TU Wien:Visualisierung medizinischer Daten 1 VU (Raidou)/Exam 2023-01-22
Part 1: Theoretical Questions
These are some of the questions I remember. Each question was split into multiple smaller parts that awarded a small number of points:
- What are the goals of visualization? Six bullet points were given, and you had to fill them in.
- Difference between two smoothing filters (median & ???)
- What is the transfer function? What does it do?
- What are multi-dimensional transfer functions? When are they needed? Example?
- (Thoroughly) Explain the steps in ray casting (volume rendering pipeline)!
- Explain the difference between the terms post- and pre-classification. When to use which? Why do we need it?
- Question about HU of water, air, and bone. The formula was supplied, and you had to fill in the given values to calculate the attenuation coefficient for an HU of -400 and explain what type of tissue that could be.
- What happens in the compositing step?
- What are the rough steps of region growing (the simple algorithm)? What are the pros/cons? When would you use it?

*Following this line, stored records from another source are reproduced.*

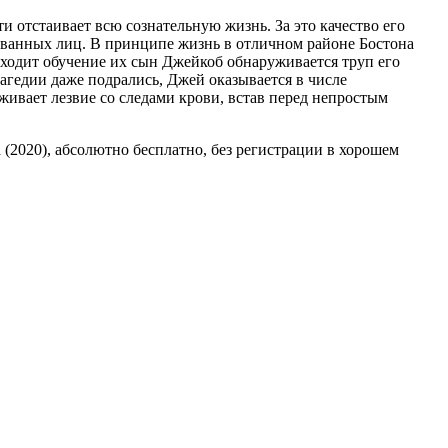
 отстаивает всю сознательную жизнь. За это качество его
сованных лиц. В принципе жизнь в отличном районе Бостона
оходит обучение их сын Джейкоб обнаруживается труп его
гедии даже подрались, Джей оказывается в числе
живает лезвие со следами крови, встав перед непростым
 (2020), абсолютно бесплатно, без регистрации в хорошем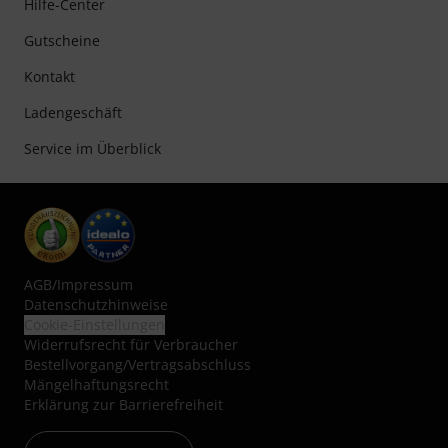
Hilfe-Center
Gutscheine
Kontakt
Ladengeschäft
Service im Überblick
AGB
/
Impressum
Datenschutzhinweise
Cookie-Einstellungen
Widerrufsrecht für Verbraucher
Bestellvorgang/Vertragsabschluss
Mängelhaftungsrecht
Erklärung zur Barrierefreiheit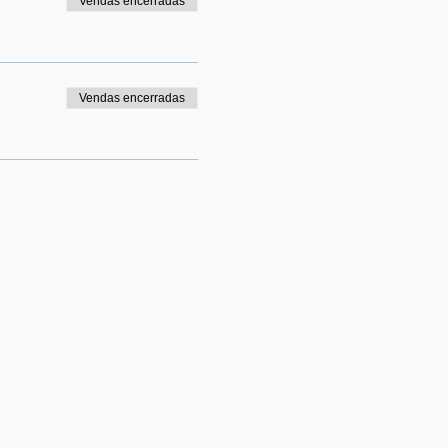
Vendas encerradas
Vendas encerradas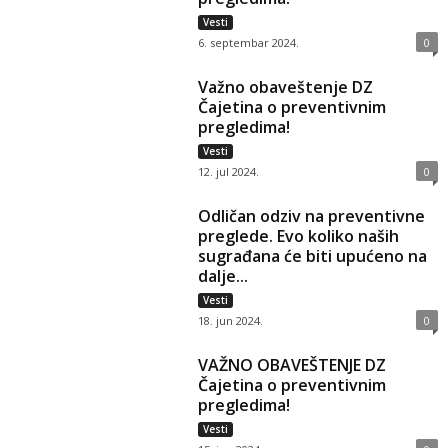
Vesti
6. septembar 2024.
0
Važno obaveštenje DZ
Čajetina o preventivnim
pregledima!
Vesti
12. jul 2024.
0
Odličan odziv na preventivne
preglede. Evo koliko naših
sugrađana će biti upućeno na
dalje...
Vesti
18. jun 2024.
0
VAŽNO OBAVEŠTENJE DZ
Čajetina o preventivnim
pregledima!
Vesti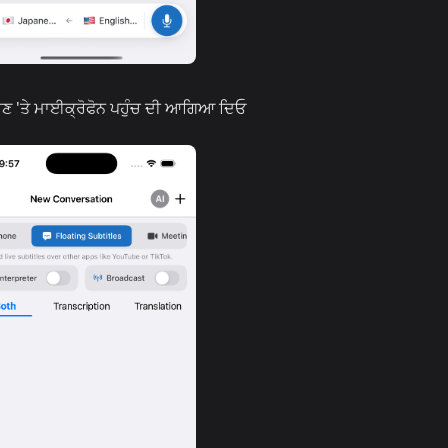
 ਜਾਣ 'ਤੇ ਮਾਈਕ੍ਰੋਫੋਨ ਪਹੁੰਚ ਦੀ ਆਗਿਆ ਦਿਓ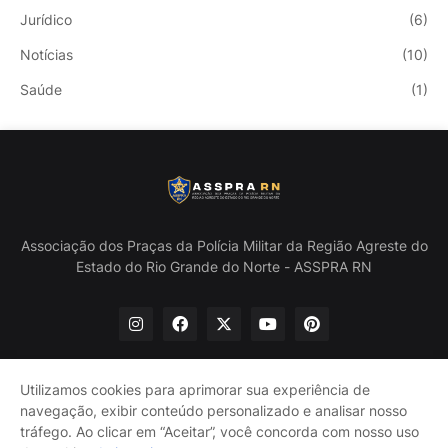
Jurídico
(6)
Notícias
(10)
Saúde
(1)
Associação dos Praças da Polícia Militar da Região Agreste do
Estado do Rio Grande do Norte - ASSPRA RN
Utilizamos cookies para aprimorar sua experiência de
navegação, exibir conteúdo personalizado e analisar nosso
Início
Quem Somos
Política de Privacidade
tráfego. Ao clicar em “Aceitar”, você concorda com nosso uso
Contate-nos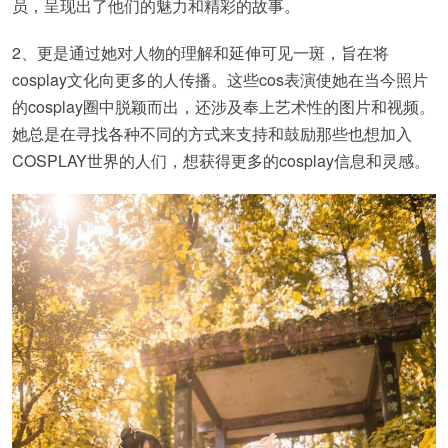
员，呈现出了他们的魅力和精彩的故事。
2、更是通过她对人物的理解和延伸可见一斑，旨在将
cosplay文化向更多的人传播。这些cos表演使她在当今照片
的cosplay圈中脱颖而出，还涉及奉上艺术性的图片和视频。
她总是在寻找各种不同的方式来支持和鼓励那些也想加入
COSPLAY世界的人们，想获得更多的cosplay信息和灵感。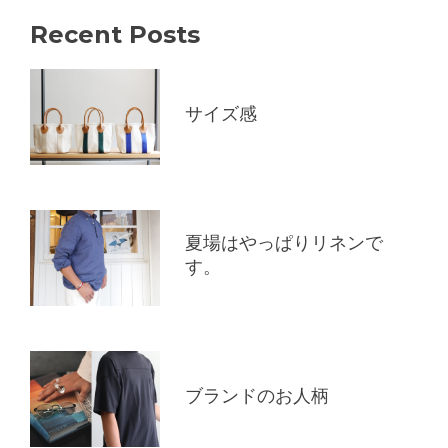
Recent Posts
サイズ感
夏場はやっぱりリネンで
す。
ブランドのお人柄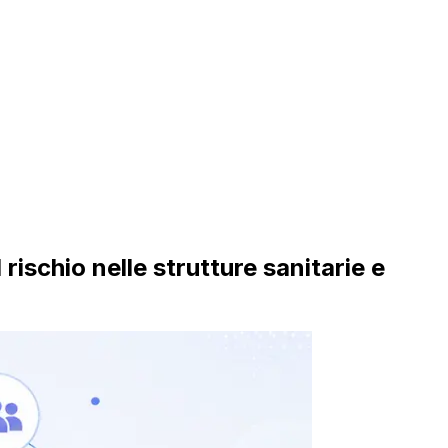
ischio nelle strutture sanitarie e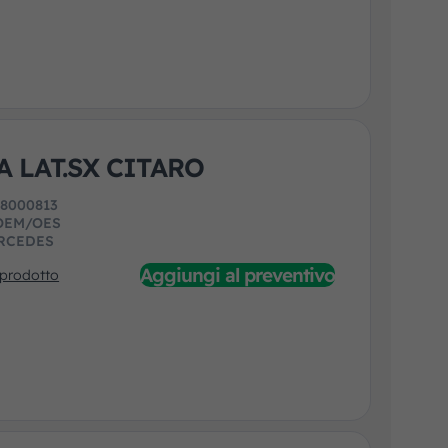
A LAT.SX CITARO
:
8000813
OEM/OES
RCEDES
Aggiungi al preventivo
 prodotto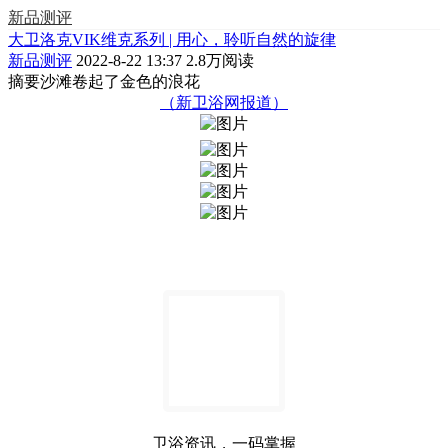
新品测评
大卫洛克VIK维克系列 | 用心，聆听自然的旋律
新品测评
2022-8-22 13:37
2.8万阅读
摘要
沙滩卷起了金色的浪花
（新卫浴网报道）
卫浴资讯，一码掌握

I think those were all the questions. Overall, the questions were fair, and everything was mentioned on the slides or in the exam at least once.
Part 2: Practicals
2.1) Given three images (CT, MRI, contrast-enhanced), how would you develop a visualization that shows the kidneys, bladder, and large vessels? The context was kidney stone screening. The text also mentioned that the render doesn't have to include the spine/bones or any other soft tissues. You had to explain each step of the visualization pipeline and what methods you'd choose.

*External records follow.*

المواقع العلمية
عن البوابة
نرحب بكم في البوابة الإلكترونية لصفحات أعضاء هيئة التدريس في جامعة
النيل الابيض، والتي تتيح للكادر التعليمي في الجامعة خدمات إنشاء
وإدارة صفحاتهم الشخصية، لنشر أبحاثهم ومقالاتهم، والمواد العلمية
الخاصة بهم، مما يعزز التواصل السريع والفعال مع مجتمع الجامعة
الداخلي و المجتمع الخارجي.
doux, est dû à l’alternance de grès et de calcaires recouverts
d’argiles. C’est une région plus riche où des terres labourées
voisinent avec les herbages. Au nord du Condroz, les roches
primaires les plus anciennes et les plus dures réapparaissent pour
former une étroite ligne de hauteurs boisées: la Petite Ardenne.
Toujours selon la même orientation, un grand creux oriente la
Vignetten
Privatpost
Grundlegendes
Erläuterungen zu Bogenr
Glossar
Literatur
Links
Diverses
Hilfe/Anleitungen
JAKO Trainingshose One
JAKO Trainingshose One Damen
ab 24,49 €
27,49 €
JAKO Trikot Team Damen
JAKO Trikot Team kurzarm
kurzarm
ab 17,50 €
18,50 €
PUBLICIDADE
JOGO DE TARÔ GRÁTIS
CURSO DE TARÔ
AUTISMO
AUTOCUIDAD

2.2) Given a table with intensity values & matching colors and a matrix with colored cells & four lines going through the matrix: Calculate the resulting intensity value using MIP and average compositing. No interpolation was required.
2.3) Five (?) different color maps were given, and you had to explain the pros/cons of each of them and also name an example of where they could be useful or how you would use each of them in a medical visualization.